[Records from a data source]

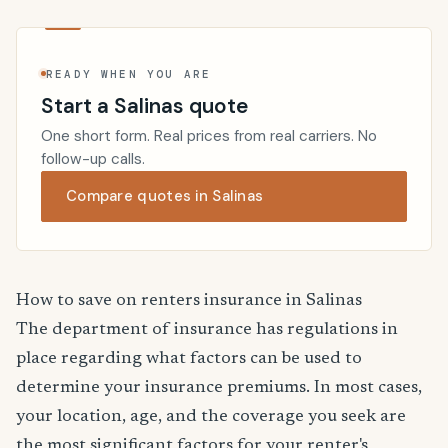
READY WHEN YOU ARE
Start a Salinas quote
One short form. Real prices from real carriers. No
follow-up calls.
Compare quotes in Salinas
How to save on renters insurance in Salinas
The department of insurance has regulations in
place regarding what factors can be used to
determine your insurance premiums. In most cases,
your location, age, and the coverage you seek are
the most significant factors for your renter's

(EXERCISE INSTRUCTIONS): Nothing but a number should be given for this: how many lines in the entries above contain "factors"?

(RESULT FOR THIS EXERCISE): 2